Worlding Beyond the West

Series Editors: Arlene B. Tickner, David Blaney, Inanna Hamati-Ataya, Ole Wæver

Historically, the International Relations (IR) discipline has established its boundaries, issues, and theories based upon Western experience and traditions of thought. This series explores the role of geocultural factors, institutions, and academic practices in creating the concepts, epistemologies, and methodologies through which IR knowledge is produced. This entails identifying alternatives for thinking about the "international" that are more in tune with local concerns and traditions outside the West. But it also implies provincializing Western IR and empirically studying the practice of producing IR knowledge at multiple sites within the so-called ‘West’.

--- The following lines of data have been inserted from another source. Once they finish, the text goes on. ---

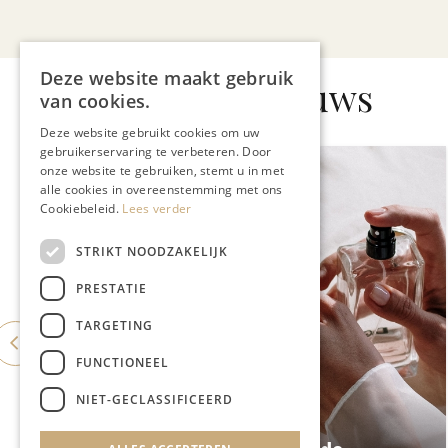
Deze website maakt gebruik
Gerelateerd nieuws
van cookies.
Deze website gebruikt cookies om uw
gebruikerservaring te verbeteren. Door
onze website te gebruiken, stemt u in met
alle cookies in overeenstemming met ons
Cookiebeleid.
Lees verder
STRIKT NOODZAKELIJK
PRESTATIE
TARGETING
FUNCTIONEEL
NIET-GECLASSIFICEERD
MODE & BEAUTY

We welcome book proposals in areas such as:

  • Critiques of Western-centric scholarship and policy-making.
  • The emergence of new theories and approaches from ‘the periphery’.
  • The challenges for the discipline at large in accommodating its post-Western phase, and the political and ethical dilemmas involved in this.
  • Concrete studies of the results of approaching issues and agendas in ‘the periphery’ with the tools offered by core thinking.
  • Work by scholars from the non-West about local, national, regional or global issues, reflecting on the importance of different perspectives and of geocultural epistemologies.
  • Studies of ‘travelling theory’ – how approaches, concepts and theories get modified, re-casted and translated in different contexts.
  • The meaning and evolution of major concepts in particular regions, such as security thinking, concepts of globalisation and power, understandings of ‘economy’ and ‘development’ or other key categories in particular regions.
  • The sociology of the discipline in different places – with a focus on a country, a region, on specific research communities/schools, subfields, or on specific institutions such as academic associations, journals, foundations or think tanks.
  • Empirical studies of epistemic practices and the conditions of knowledge production in different Western and non-Western locales and sites.
  • Studies of the interaction between different knowledge producers, such as processes of expertise or the dialogue between intellectuals, academics, bureaucrats and policy elites.